(Records from a collection)
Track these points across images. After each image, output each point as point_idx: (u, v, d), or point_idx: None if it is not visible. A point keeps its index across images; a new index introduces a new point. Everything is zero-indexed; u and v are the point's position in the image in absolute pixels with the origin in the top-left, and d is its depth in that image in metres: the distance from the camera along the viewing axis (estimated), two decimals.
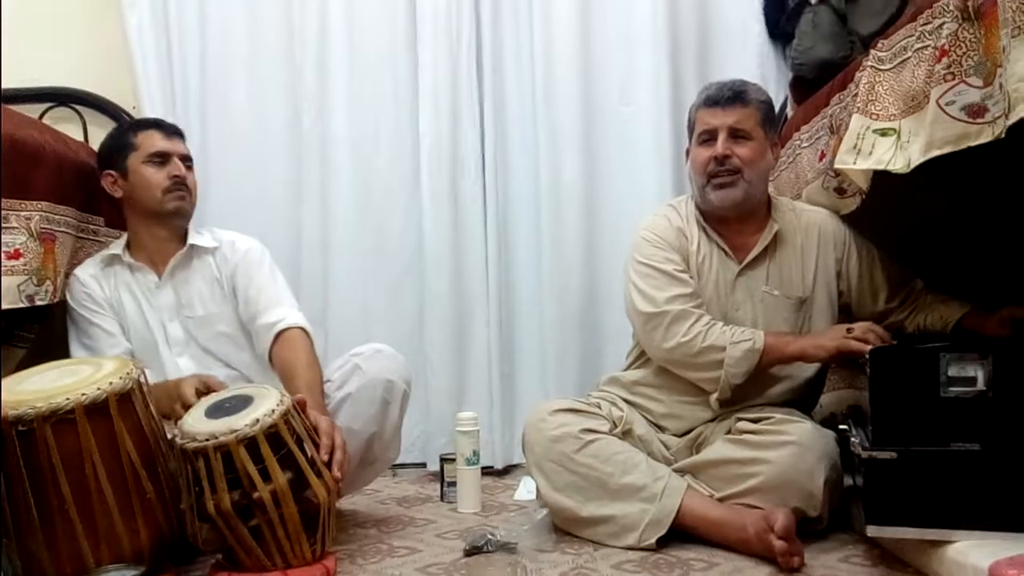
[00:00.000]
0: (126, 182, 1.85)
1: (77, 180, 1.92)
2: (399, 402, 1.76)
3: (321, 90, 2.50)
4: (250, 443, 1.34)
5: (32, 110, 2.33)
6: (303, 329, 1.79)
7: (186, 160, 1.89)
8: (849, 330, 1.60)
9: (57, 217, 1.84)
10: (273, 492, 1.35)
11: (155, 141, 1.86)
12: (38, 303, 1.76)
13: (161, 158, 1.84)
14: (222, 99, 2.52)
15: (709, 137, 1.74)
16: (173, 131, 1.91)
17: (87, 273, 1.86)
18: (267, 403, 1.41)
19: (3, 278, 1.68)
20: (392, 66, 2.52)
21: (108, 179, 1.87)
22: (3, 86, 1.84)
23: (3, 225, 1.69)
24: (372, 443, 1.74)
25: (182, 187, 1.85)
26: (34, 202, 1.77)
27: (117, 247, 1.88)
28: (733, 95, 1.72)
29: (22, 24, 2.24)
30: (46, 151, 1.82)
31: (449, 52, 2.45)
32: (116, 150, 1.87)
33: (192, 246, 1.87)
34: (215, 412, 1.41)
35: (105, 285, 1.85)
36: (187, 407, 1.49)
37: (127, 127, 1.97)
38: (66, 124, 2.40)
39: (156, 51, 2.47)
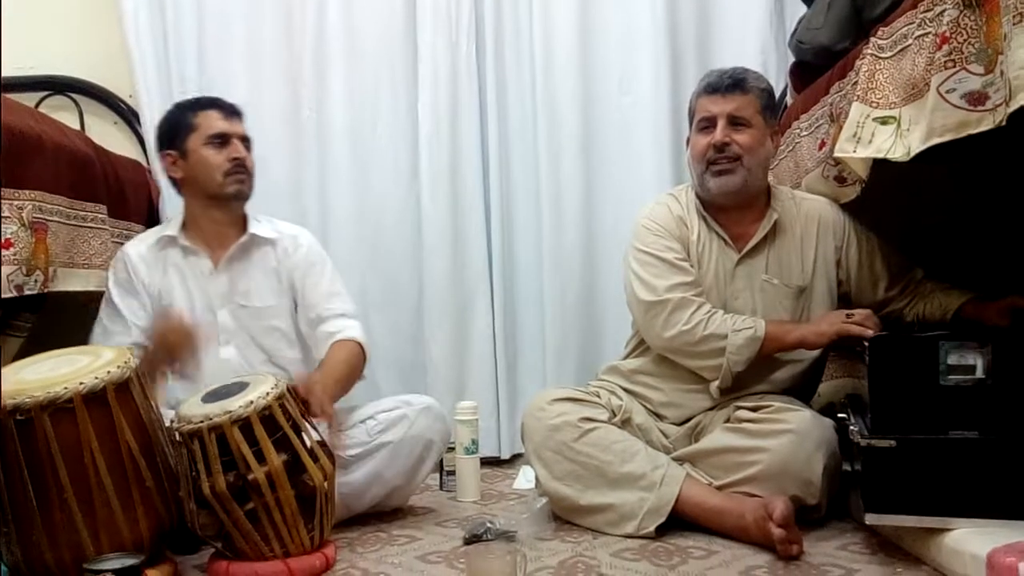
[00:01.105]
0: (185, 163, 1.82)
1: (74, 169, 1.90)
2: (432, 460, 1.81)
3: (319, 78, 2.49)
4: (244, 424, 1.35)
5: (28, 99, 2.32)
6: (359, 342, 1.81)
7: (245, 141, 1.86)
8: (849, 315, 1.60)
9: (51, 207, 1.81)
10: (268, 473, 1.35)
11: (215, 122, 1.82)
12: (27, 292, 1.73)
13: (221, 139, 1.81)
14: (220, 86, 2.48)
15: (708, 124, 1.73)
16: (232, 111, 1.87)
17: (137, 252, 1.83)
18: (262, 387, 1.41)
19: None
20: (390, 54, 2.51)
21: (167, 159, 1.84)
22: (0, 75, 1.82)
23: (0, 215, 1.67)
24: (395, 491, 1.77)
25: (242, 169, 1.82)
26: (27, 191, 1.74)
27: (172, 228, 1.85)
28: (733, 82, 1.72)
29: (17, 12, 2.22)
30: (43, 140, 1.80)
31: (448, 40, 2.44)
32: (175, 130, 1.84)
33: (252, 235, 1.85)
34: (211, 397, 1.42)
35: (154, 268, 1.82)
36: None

## What is expected
Give every record again word for word, pictures excluded.

## Task solution
Track these points across images. After each image, output each point as point_idx: (u, v, d), or point_idx: None if it is not visible. A point keeps its index across images; a new index introduces a new point. Everything is zero-indexed; u and v are the point's position in the image in absolute pixels with the origin in the top-left, and d is its depth in that image in metres: the distance from the camera along the viewing axis (estimated), two decimals.
[00:00.000]
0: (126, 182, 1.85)
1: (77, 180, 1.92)
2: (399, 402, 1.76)
3: (321, 90, 2.50)
4: (250, 443, 1.34)
5: (32, 110, 2.33)
6: (303, 329, 1.79)
7: (186, 160, 1.89)
8: (849, 330, 1.60)
9: (57, 217, 1.84)
10: (273, 492, 1.35)
11: (155, 141, 1.86)
12: (38, 303, 1.76)
13: (161, 158, 1.84)
14: (222, 99, 2.52)
15: (709, 137, 1.74)
16: (173, 131, 1.91)
17: (87, 273, 1.86)
18: (267, 403, 1.41)
19: (3, 278, 1.68)
20: (392, 66, 2.52)
21: (108, 179, 1.87)
22: (3, 86, 1.84)
23: (3, 225, 1.69)
24: (372, 443, 1.74)
25: (182, 187, 1.85)
26: (34, 202, 1.77)
27: (117, 247, 1.88)
28: (733, 95, 1.72)
29: (22, 24, 2.24)
30: (46, 151, 1.82)
31: (449, 52, 2.45)
32: (116, 150, 1.87)
33: (192, 246, 1.87)
34: (215, 412, 1.41)
35: (105, 285, 1.85)
36: (187, 407, 1.49)
37: (127, 127, 1.97)
38: (66, 124, 2.40)
39: (156, 51, 2.47)
[00:01.105]
0: (185, 163, 1.82)
1: (74, 169, 1.90)
2: (432, 460, 1.81)
3: (319, 78, 2.49)
4: (244, 424, 1.35)
5: (28, 99, 2.32)
6: (359, 342, 1.81)
7: (245, 141, 1.86)
8: (849, 315, 1.60)
9: (51, 207, 1.81)
10: (268, 473, 1.35)
11: (215, 122, 1.82)
12: (27, 292, 1.73)
13: (221, 139, 1.81)
14: (220, 86, 2.48)
15: (708, 124, 1.73)
16: (232, 111, 1.87)
17: (137, 252, 1.83)
18: (262, 387, 1.41)
19: None
20: (390, 54, 2.51)
21: (167, 159, 1.84)
22: (0, 75, 1.82)
23: (0, 215, 1.67)
24: (395, 491, 1.77)
25: (242, 169, 1.82)
26: (27, 191, 1.74)
27: (172, 228, 1.85)
28: (733, 82, 1.72)
29: (17, 12, 2.22)
30: (43, 140, 1.80)
31: (448, 40, 2.44)
32: (175, 130, 1.84)
33: (252, 235, 1.85)
34: (211, 397, 1.42)
35: (154, 268, 1.82)
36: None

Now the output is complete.